İYİ Parti Genel başkanı Meral Akşener'in partisinin grup toplantısında yaptığı konuşmanın tam metni şu şekilde:

Aziz milletim, değerli milletvekilleri, sevgili gençler, kıymetli basın mensupları;

Sizleri saygı ve sevgiyle selamlıyorum.

Grup toplantımıza, hoş geldiniz, sefalar getirdiniz.

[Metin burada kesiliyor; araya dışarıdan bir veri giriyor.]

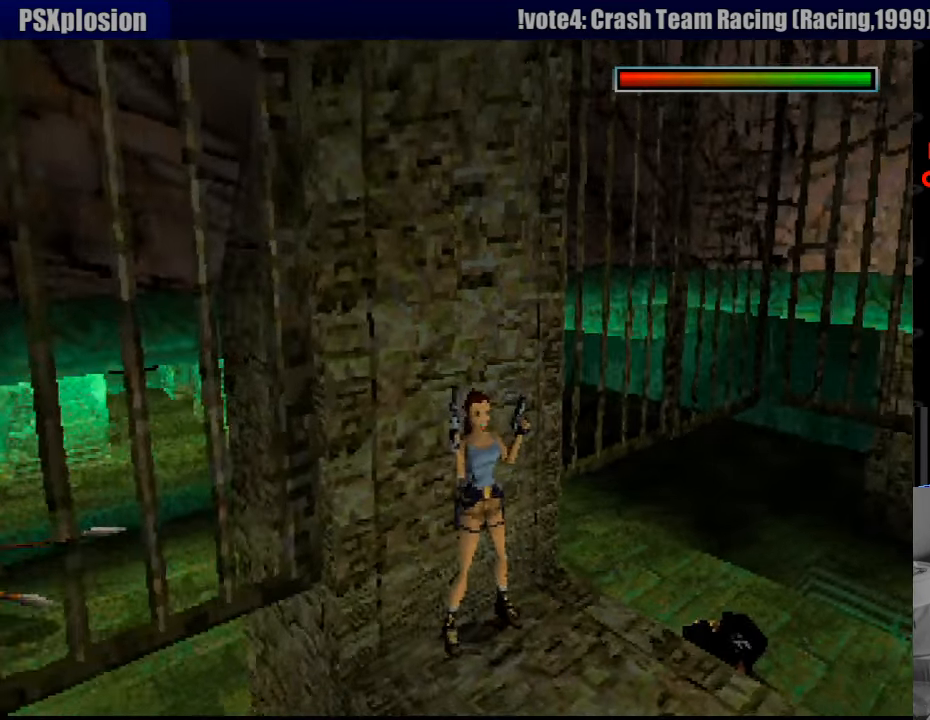
{"buttons": ["CROSS"], "events": [[100, "DPAD_UP", "down"], [117, "DPAD_UP", "up"], [300, "DPAD_RIGHT", "up"]]}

Biliyorsunuz dün, peş peşe;

iki felaketi birden yaşadık.

Erzincan’ın İliç ilçesindeki maden ocağında heyelan;

Antalya’da ise, sel felaketi yaşandı.

Buradan;

Selde hayatını kaybeden vatandaşımıza, Allah’tan rahmet;

Ailesine ve sevenlerine, başsağlığı diliyorum.

İliç’te hâlâ ulaşılamayan, 9 maden işçimize de,

bir an önce, ulaşılmasını temenni ediyor;

hem Erzincanlı, hem de Antalyalı vatandaşlarımıza;

geçmiş olsun dileklerimi iletiyorum.

Biz, milletini dinlemeyenlerin;

bizi dinlememesine, elbette şaşırmıyoruz.

Milletini önemsemeyenlerin;

uyarılarımızı önemsememesine, elbette şaşırmıyoruz.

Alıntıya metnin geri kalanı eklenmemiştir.